Over the course of my career, I have led more than two dozen successful acquisitions. These acquisitions served to accelerate growth, expand into new industries and acquire technologies that have advanced our business and expanded the services we can provide to our customers. While it is often said that between 70% and 90% of mergers and acquisitions fail, in my experience there are several keys to increasing your chances of success.

1. Participate in a violation.

It cannot be emphasized enough that preparation is your best defense to avoid deal frenzy and ensure you make solid analytical decisions. Evaluate your salesperson by assessing their strengths, weaknesses, opportunities and threats, and learn as much as you can about their reputation and habits to anticipate their moves during negotiations. In addition, do a solid valuation analysis and know your walk-away price.

2. Make use of technology.

Like most business functions, the pandemic has significantly impacted due diligence. Previously, it often involved a lot of travel and personal performance. At the start of the pandemic, it transitioned to fully digital and has now evolved into a hybrid model. Technology can be used to save valuable time and keep the process moving, while data and analytics capabilities are essential for improving processes. Technology provides many efficiency improvements; however, there’s no substitute for sitting on the other side of the table and building rapport, so don’t let the convenience of video breed complacency.

3. Develop your process.

A merger and acquisition is significantly more complex than just matching a price, so you need to be disciplined in your approach. Develop a process that you follow for every deal. However, you can learn new information in the process, so you should also maintain the flexibility to adjust your objectives and tactics as the deal evolves.

4. Understand your unique proposition.

Focusing solely on the benefits an acquisition will bring to you, the buyer, can often lead to a deal failure, so enter into negotiations and also consider what you uniquely have in mind for the seller. Do you offer strategic management, organizational or process disciplines in addition to capital? You also need to consider the opportunities and challenges of post-closure consolidation and alignment of cultures. If you are in “take” rather than “give” mode, it will be easier for the seller to increase the price or terms, especially if there are multiple suitors.

5. Learn to give in.

Concessions are important, and sometimes essential, to keep the process moving and show a genuine interest in working towards a mutually beneficial deal. To have more room for negotiation and concessions, include deal terms that are unrelated to price. If you make a concession, make sure the other party understands the value. You can also make a conditional concession so that they have to meet a condition in return.

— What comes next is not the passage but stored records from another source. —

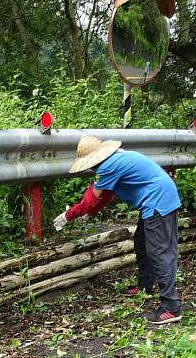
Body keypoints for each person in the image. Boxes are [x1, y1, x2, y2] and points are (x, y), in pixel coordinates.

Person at [53, 135, 182, 325]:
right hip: (158, 199)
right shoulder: (116, 160)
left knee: (159, 252)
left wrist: (69, 215)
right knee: (142, 244)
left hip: (157, 202)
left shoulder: (108, 166)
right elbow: (105, 196)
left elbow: (91, 199)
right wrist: (90, 211)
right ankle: (144, 286)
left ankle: (170, 306)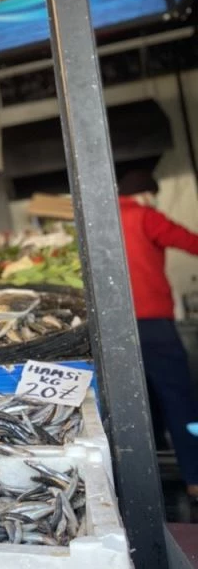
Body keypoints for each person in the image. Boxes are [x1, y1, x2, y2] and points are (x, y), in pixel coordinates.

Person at [117, 162, 198, 502]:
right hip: (153, 325)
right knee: (180, 399)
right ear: (147, 195)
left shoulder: (103, 219)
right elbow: (190, 241)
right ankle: (196, 477)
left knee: (138, 403)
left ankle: (142, 485)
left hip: (116, 329)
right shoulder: (146, 217)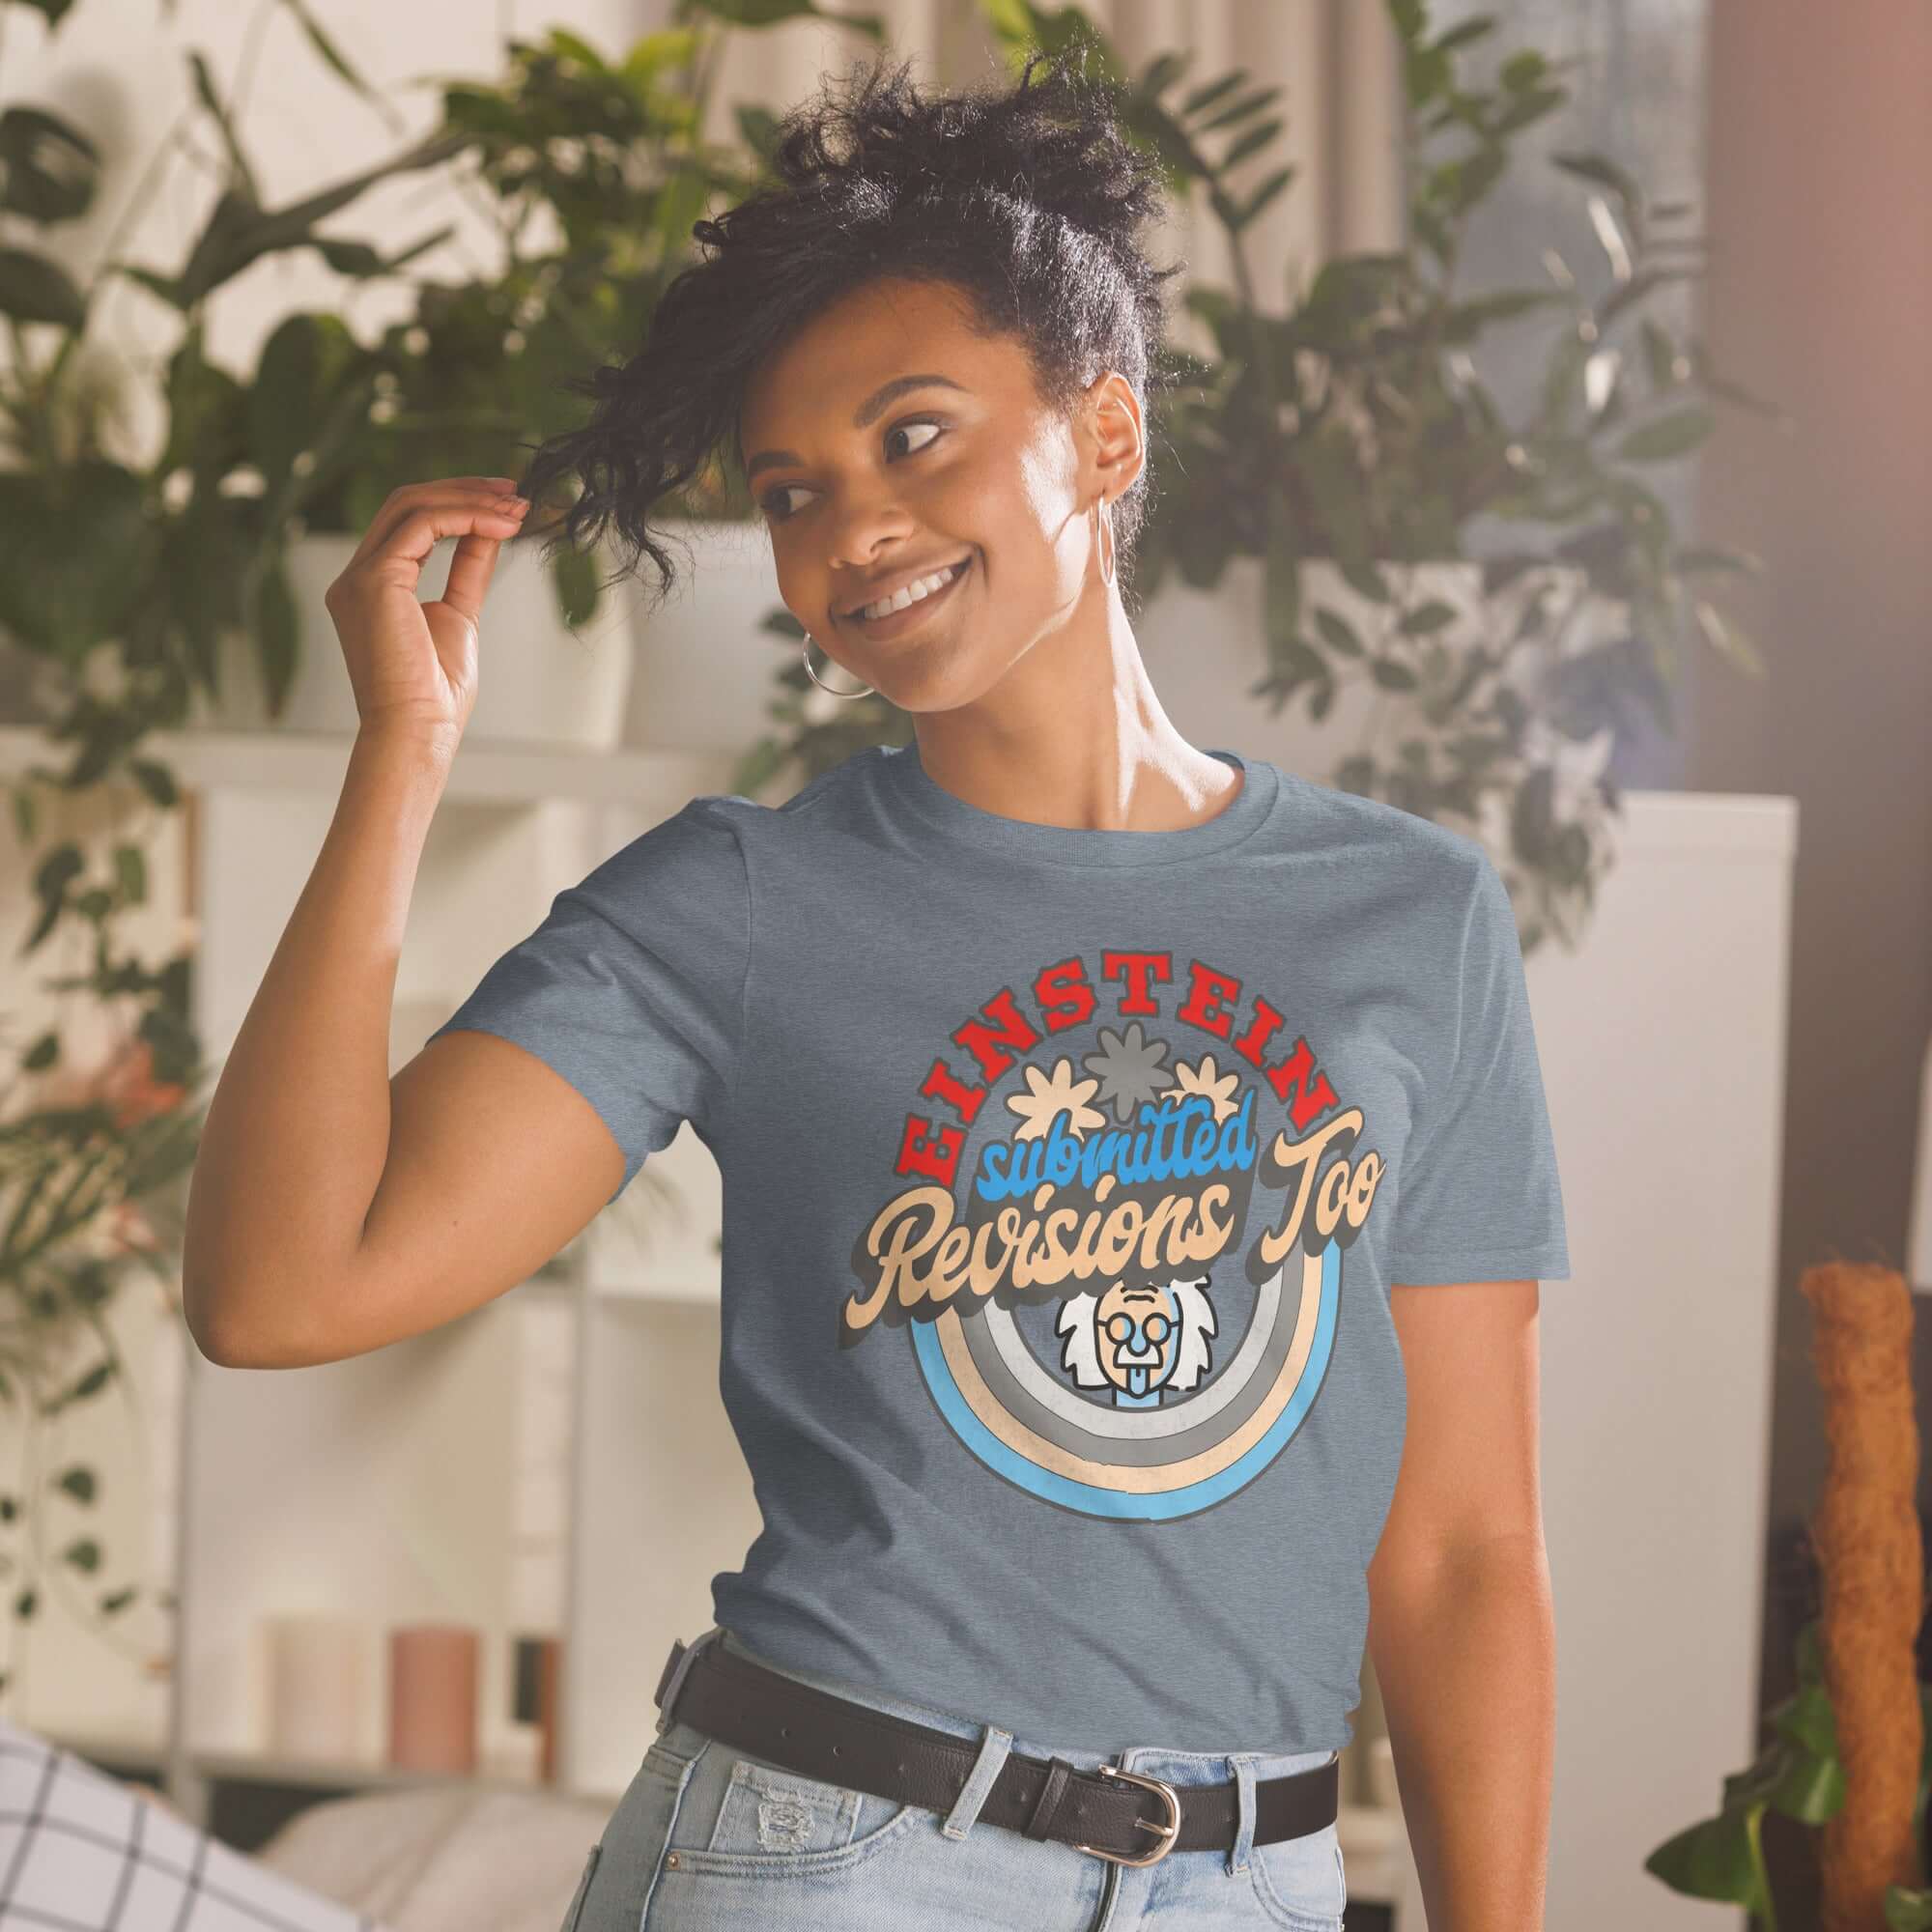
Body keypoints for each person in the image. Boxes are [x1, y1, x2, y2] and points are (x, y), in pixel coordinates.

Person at [182, 43, 1572, 1932]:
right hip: (830, 1857)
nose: (848, 534)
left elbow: (1466, 1547)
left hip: (1257, 1880)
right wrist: (403, 757)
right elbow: (280, 1288)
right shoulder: (737, 905)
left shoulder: (1407, 916)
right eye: (789, 491)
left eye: (912, 435)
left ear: (1102, 432)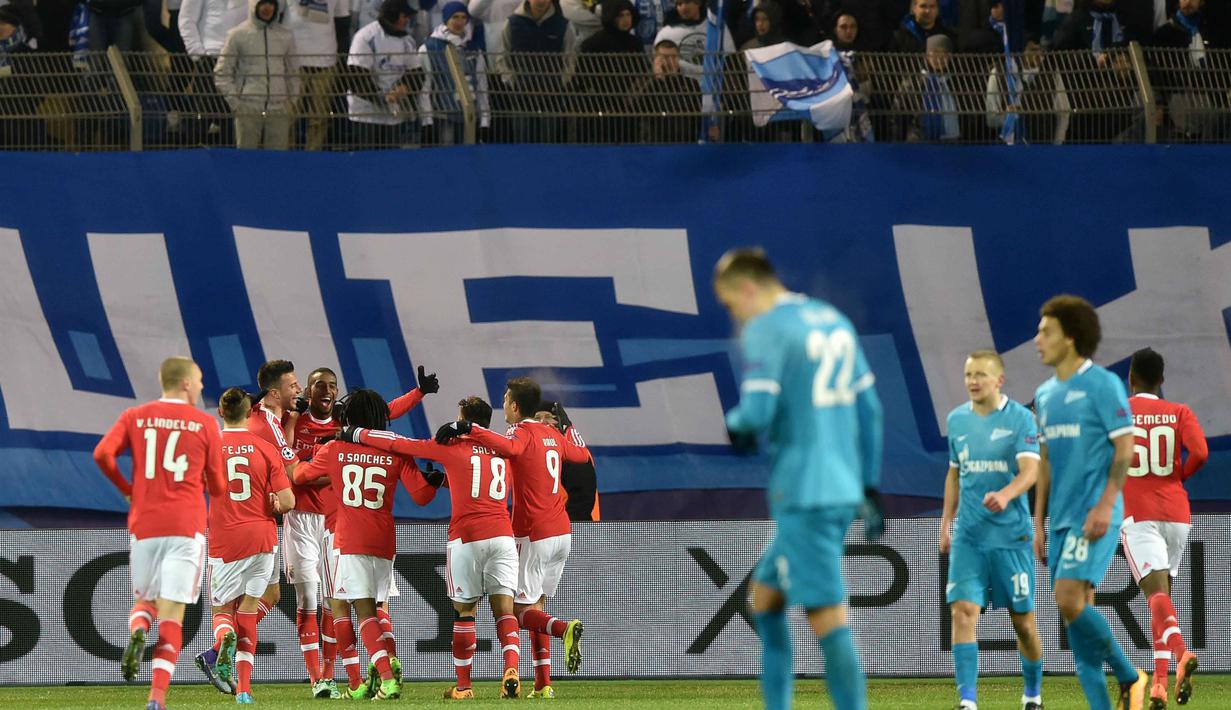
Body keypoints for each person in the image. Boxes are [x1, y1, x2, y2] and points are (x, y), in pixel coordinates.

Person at [714, 248, 883, 710]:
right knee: (764, 602)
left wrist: (735, 425)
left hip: (804, 493)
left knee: (827, 617)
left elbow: (755, 414)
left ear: (747, 289)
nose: (734, 316)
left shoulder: (766, 327)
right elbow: (870, 411)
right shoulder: (831, 320)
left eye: (730, 305)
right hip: (840, 486)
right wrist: (868, 486)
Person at [339, 396, 525, 700]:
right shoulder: (503, 452)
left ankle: (463, 687)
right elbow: (478, 479)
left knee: (465, 612)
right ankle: (511, 668)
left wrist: (355, 433)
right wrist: (448, 481)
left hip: (467, 536)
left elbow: (399, 444)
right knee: (505, 609)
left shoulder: (451, 447)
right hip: (503, 535)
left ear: (463, 419)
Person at [436, 377, 589, 698]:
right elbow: (580, 455)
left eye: (505, 400)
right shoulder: (551, 433)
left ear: (515, 406)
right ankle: (544, 685)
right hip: (562, 532)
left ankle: (563, 629)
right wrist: (566, 427)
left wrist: (468, 429)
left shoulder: (518, 433)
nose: (502, 405)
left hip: (532, 532)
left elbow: (510, 448)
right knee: (537, 606)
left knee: (521, 613)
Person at [1031, 294, 1148, 710]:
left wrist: (1106, 504)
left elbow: (1125, 447)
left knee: (1067, 598)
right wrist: (1038, 520)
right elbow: (1044, 460)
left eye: (1046, 331)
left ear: (1071, 337)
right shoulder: (1044, 395)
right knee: (1077, 626)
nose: (1037, 339)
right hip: (1060, 521)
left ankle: (1131, 675)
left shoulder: (1102, 384)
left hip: (1094, 515)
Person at [294, 364, 438, 697]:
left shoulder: (333, 449)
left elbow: (300, 476)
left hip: (347, 537)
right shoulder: (397, 451)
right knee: (377, 607)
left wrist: (292, 460)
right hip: (385, 540)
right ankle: (385, 663)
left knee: (356, 609)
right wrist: (431, 483)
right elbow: (420, 497)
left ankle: (381, 677)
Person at [92, 357, 226, 710]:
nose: (200, 386)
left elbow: (103, 453)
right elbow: (219, 487)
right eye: (198, 380)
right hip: (185, 525)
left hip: (145, 524)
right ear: (184, 383)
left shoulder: (135, 416)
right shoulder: (205, 423)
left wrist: (127, 488)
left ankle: (138, 630)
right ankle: (156, 698)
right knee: (173, 613)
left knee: (146, 602)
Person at [940, 350, 1044, 710]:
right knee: (962, 612)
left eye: (981, 374)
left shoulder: (1021, 420)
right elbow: (954, 474)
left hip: (1010, 537)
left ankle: (1033, 696)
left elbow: (1031, 471)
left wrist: (1006, 494)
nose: (973, 381)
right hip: (969, 536)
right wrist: (945, 523)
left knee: (1024, 625)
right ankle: (967, 703)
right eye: (969, 374)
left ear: (999, 380)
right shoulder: (956, 421)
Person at [1122, 347, 1208, 708]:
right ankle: (1158, 684)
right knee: (1162, 601)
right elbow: (1201, 453)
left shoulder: (1120, 412)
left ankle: (1181, 652)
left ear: (1131, 378)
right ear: (1161, 381)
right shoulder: (1179, 412)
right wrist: (1177, 479)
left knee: (1156, 597)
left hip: (1139, 515)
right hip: (1177, 515)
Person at [207, 388, 296, 705]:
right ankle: (243, 691)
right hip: (263, 538)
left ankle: (222, 639)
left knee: (222, 611)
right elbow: (288, 501)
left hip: (225, 540)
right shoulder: (266, 448)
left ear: (220, 412)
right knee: (248, 612)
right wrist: (273, 503)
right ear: (249, 414)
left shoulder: (207, 448)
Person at [213, 0, 300, 150]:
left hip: (279, 109)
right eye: (263, 4)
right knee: (246, 161)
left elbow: (293, 72)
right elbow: (222, 73)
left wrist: (291, 102)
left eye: (271, 4)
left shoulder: (286, 36)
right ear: (254, 6)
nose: (268, 8)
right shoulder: (236, 35)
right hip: (248, 108)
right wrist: (236, 104)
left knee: (277, 162)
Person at [345, 0, 423, 148]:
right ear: (393, 16)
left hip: (395, 113)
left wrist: (405, 87)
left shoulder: (408, 41)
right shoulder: (365, 37)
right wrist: (383, 97)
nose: (407, 20)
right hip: (366, 114)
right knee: (368, 159)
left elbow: (417, 72)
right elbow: (356, 77)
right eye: (404, 16)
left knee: (390, 160)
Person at [280, 0, 351, 149]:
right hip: (292, 59)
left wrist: (342, 62)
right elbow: (275, 15)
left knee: (320, 117)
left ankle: (314, 156)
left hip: (326, 59)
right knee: (289, 116)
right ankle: (285, 158)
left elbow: (342, 23)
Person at [418, 1, 491, 145]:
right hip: (444, 117)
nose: (459, 22)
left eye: (463, 17)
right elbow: (425, 89)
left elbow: (482, 86)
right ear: (446, 19)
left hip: (470, 117)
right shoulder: (429, 48)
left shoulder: (473, 49)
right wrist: (427, 121)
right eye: (455, 17)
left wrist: (485, 121)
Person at [627, 39, 702, 143]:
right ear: (655, 59)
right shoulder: (643, 82)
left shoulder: (691, 84)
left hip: (683, 145)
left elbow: (696, 118)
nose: (670, 61)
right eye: (665, 57)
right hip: (653, 144)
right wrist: (657, 81)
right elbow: (633, 107)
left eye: (674, 57)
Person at [535, 402, 600, 521]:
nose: (542, 422)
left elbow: (582, 499)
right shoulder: (542, 452)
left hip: (576, 532)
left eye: (549, 417)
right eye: (537, 418)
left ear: (560, 421)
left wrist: (569, 530)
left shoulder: (571, 450)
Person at [889, 0, 957, 52]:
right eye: (923, 6)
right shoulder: (899, 37)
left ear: (937, 10)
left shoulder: (948, 37)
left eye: (932, 6)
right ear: (914, 8)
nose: (927, 11)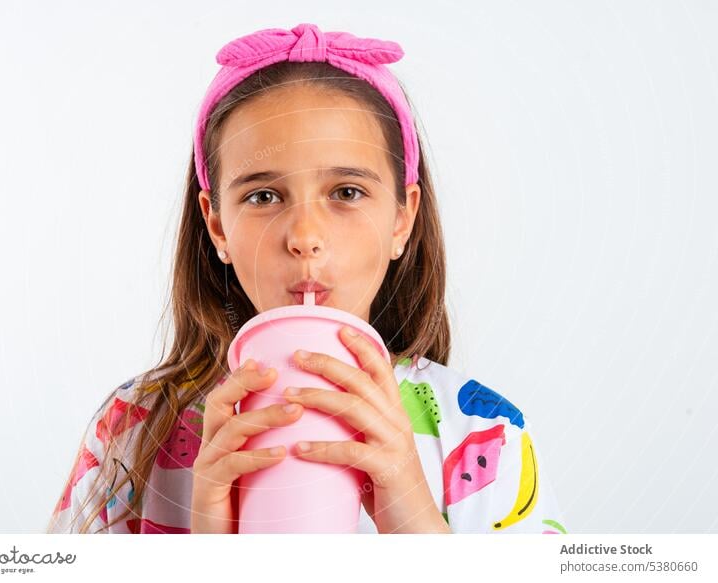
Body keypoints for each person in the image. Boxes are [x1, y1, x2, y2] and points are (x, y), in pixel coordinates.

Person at [46, 22, 568, 535]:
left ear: (401, 219)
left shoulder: (485, 433)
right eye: (263, 196)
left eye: (346, 193)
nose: (304, 235)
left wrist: (417, 529)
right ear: (217, 225)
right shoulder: (131, 430)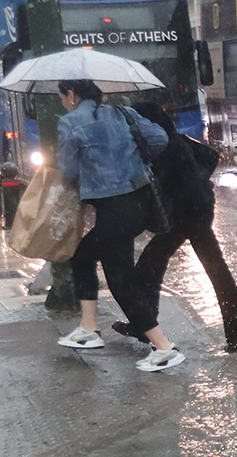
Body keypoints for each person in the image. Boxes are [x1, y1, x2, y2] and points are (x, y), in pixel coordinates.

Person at [53, 79, 185, 372]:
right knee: (84, 256)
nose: (63, 103)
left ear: (72, 95)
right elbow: (159, 138)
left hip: (114, 209)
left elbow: (67, 170)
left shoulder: (71, 123)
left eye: (62, 97)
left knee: (120, 281)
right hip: (139, 202)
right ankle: (88, 328)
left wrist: (89, 168)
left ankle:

6. Build trust with transparency.

Secrecy can keep the other party on their toes; however, being open about your interests and motivations — without disclosing financial or other sensitive information — can build trust and help build a successful long-term relationship. Transparency can also reveal mutually beneficial compromises, creating value for all.

7. Set up your watch. Time is everything.

Timing is a thin line that you have to go through throughout the process. You want the negotiation to be one step at a time and give the other party time to react as soon as you make a move. Otherwise you could be negotiating against yourself. Deadlines can help the process, but you don’t want them to come across as ultimatums. Time also helps ensure that both parties agree on mutually beneficial terms; however, too much time can lead to fatigue and negative emotions.

An ambitious and impactful M&A strategy is at the heart of how I built my business; through acquisitions I have combined a mix of independent, strong companies into one unified company. Despite – or perhaps with the help of – the current downturn, I see M&A remain an important lever that companies can use to help grow and achieve beyond their current capabilities, especially in the evolving economic environment.